Nur mit diesem Grundlagenwissen wird es den Seminarteilnehmern ermöglicht, Sinn und Inhalt der Klauseln eines Rückversicherungsvertrages zu analysieren und zu diskutieren. Dabei werden auch typische Fallkonstellationen bspw. zum Eventbegriff oder der Berechnung eines PML betrachtet. Am Ende eines Rückversicherungsvertrages steht im Zweifel die Kündigung bzw. Nicht-Verlängerung und die Frage nach den Rechtsfolgen; Stichwort Run-off.

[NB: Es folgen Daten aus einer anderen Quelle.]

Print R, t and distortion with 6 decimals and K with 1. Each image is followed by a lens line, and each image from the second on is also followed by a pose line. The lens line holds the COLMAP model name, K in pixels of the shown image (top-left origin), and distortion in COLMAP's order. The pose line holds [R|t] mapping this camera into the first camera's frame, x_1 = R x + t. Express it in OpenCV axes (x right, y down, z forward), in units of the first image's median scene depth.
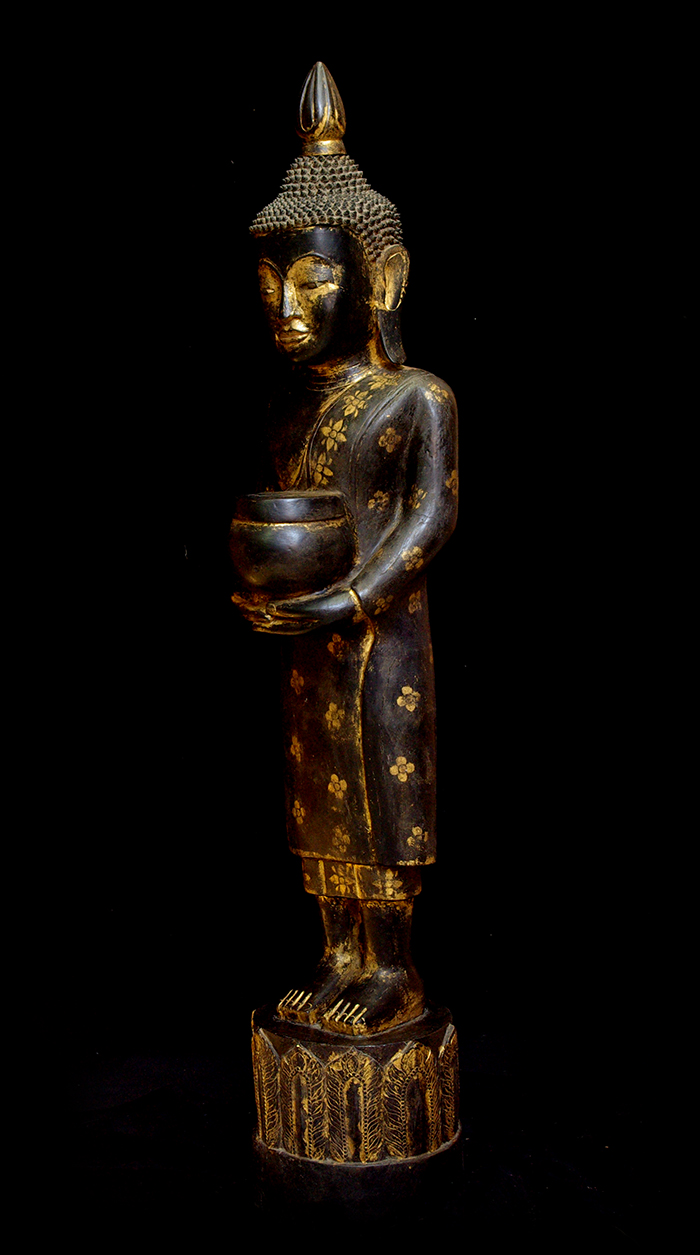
lens RADIAL K [[2140.2, 0, 350.3], [0, 2140.2, 626.5], [0, 0, 1]] dist [-0.017111, 0.000000]
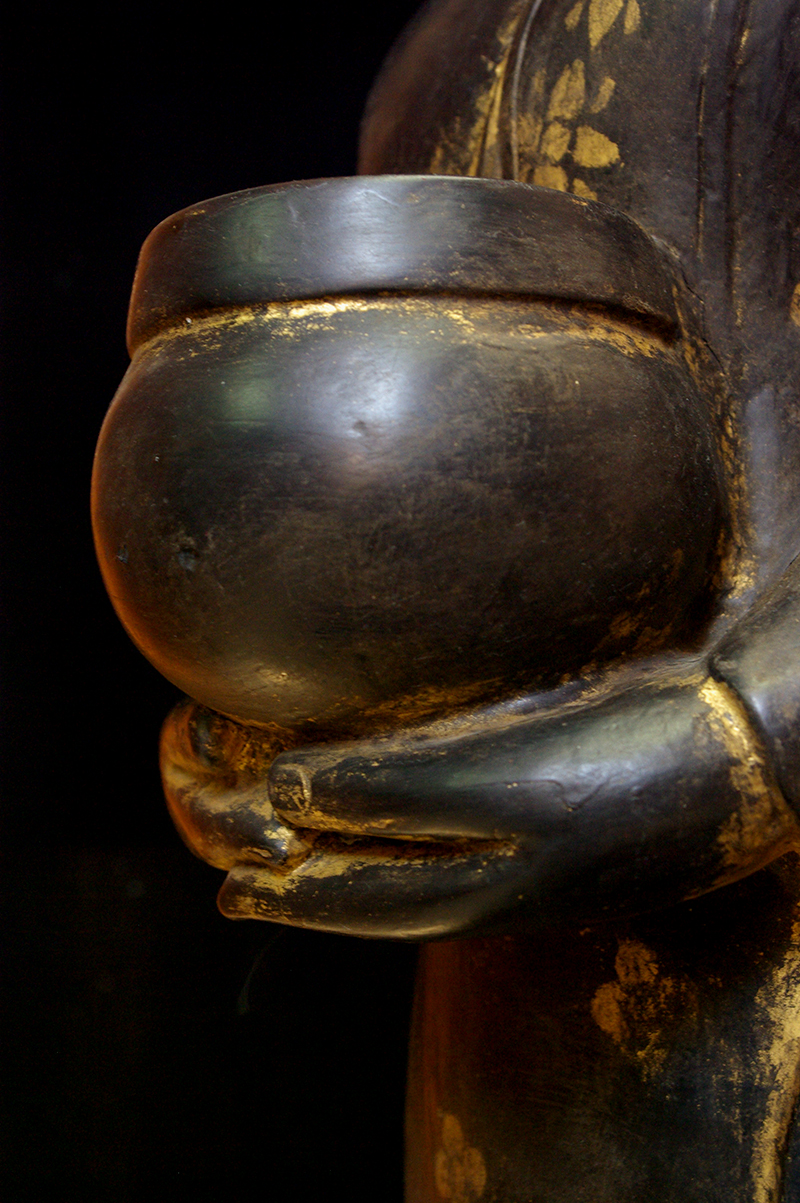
lens RADIAL K [[1887.4, 0, 397.6], [0, 1887.4, 601.7], [0, 0, 1]] dist [-0.009404, 0.000000]
pose [[0.986452, -0.002739, -0.164027, 0.000636], [-0.032833, 0.976334, -0.213763, 0.010982], [0.160731, 0.216253, 0.963016, 0.830434]]
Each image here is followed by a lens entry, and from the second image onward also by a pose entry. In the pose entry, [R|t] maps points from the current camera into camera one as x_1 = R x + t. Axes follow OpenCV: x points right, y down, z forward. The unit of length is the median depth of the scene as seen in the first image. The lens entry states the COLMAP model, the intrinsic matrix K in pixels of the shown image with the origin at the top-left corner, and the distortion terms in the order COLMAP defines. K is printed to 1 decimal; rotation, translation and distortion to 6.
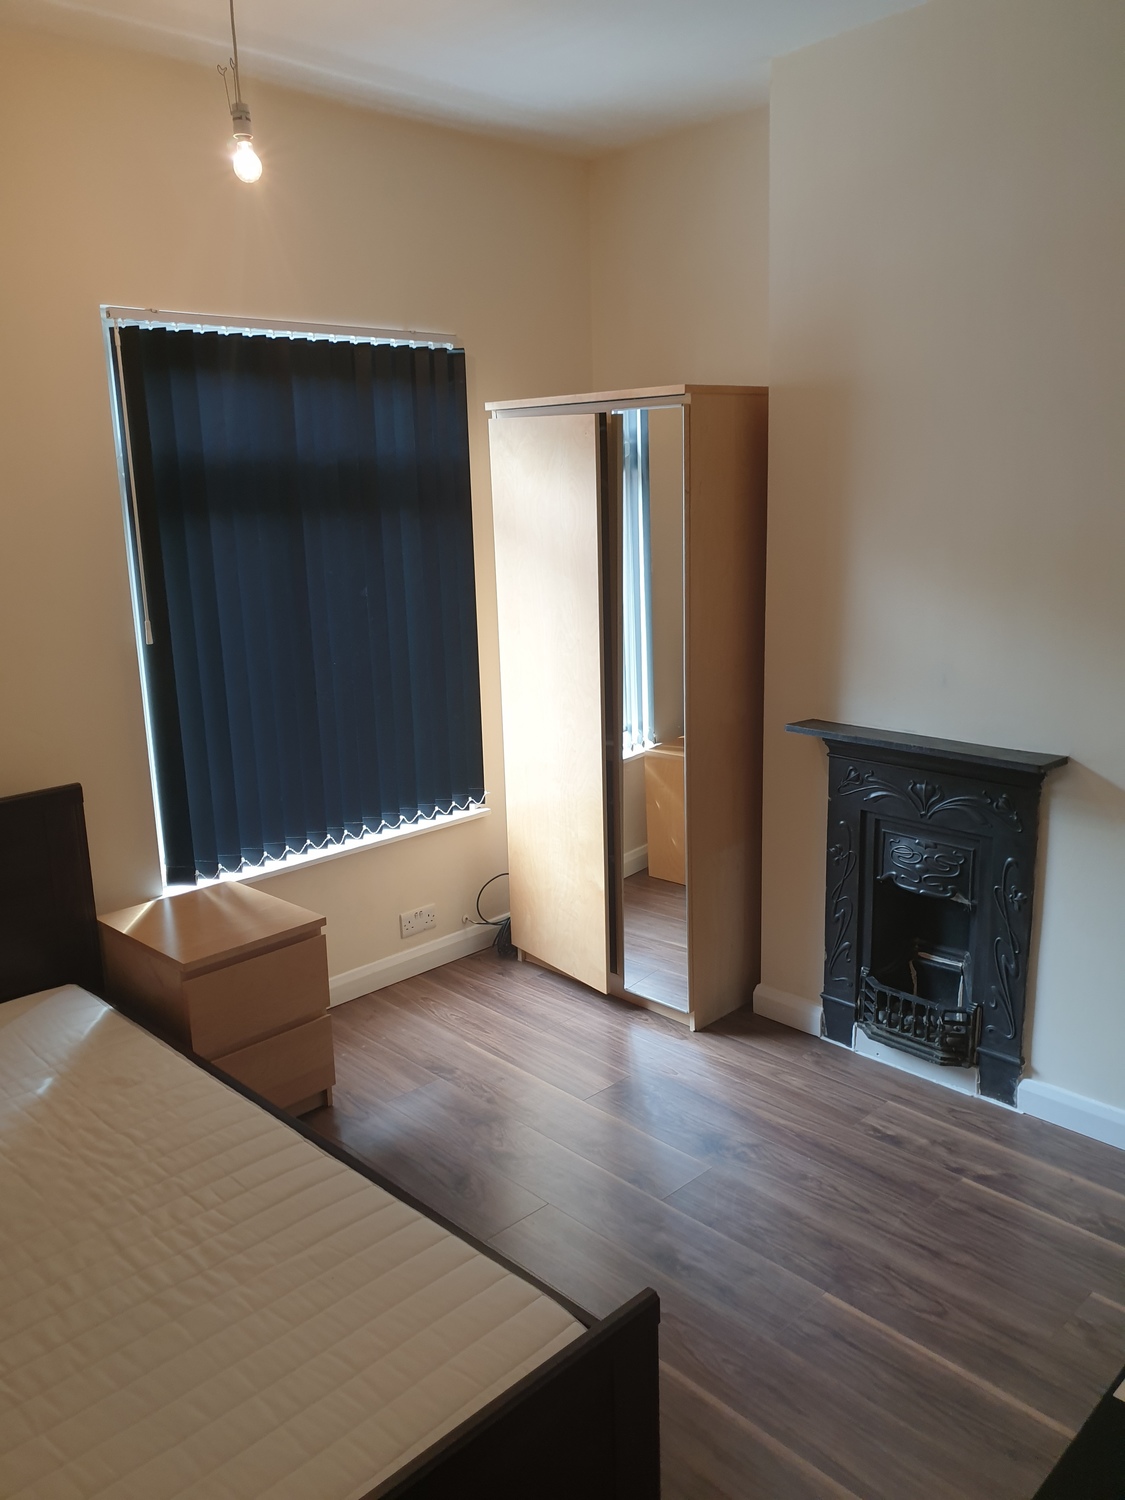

Eine Klausel in beinahe jedem Rückversicherungsvertrag ist die Schiedsklausel. Auch hier wird zunächst ganz allgemein erklärt, was Schiedsgerichtsbarkeit überhaupt bedeutet, welche Vor- und Nachteile zB gegenüber der staatlichen Gerichtsbarkeit bestehen und was es sonst noch für Streitbeilegungsmethoden gibt, die in Versicherungsverträgen eine Rolle spielen können. Natürlich wird auch auf die wesentlichen gesetzlichen Regelungen, insbesondere im 10. Buch der ZPO eingegangen.
Am besten kann man allerdings das Schiedsverfahren verstehen, wenn man es vom Schiedsvertrag, über die Schiedsklage, die Zusammensetzung des Schiedsgerichts, bis hin zum Schiedsspruch durchspielt. Und wie sieht es eigentlich mit der internationalen Vollstreckung von Schiedssprüchen aus? Welche Institutionen gibt es und welche Bedeutung haben diese?
Die Seminareinheit „Schiedsverfahrensrecht“ endet mit der Verbindung von Schiedsgerichtsbarkeit mit typischen Anwendungsfällen in der Erst- bzw. Rückversicherung sowie der Betrachtung einiger Spezialprobleme in diesem Zusammenhang.
Dozent: Dr. Hubertus W. Labes
Das Seminar dient der Schilderung der wesentlichsten Unterschiede zwischen dem österreichischen Versicherungsvertragsrecht, das großteils auf dem VVG 1908 beruht, und dem neuen deutschen VVG 2008.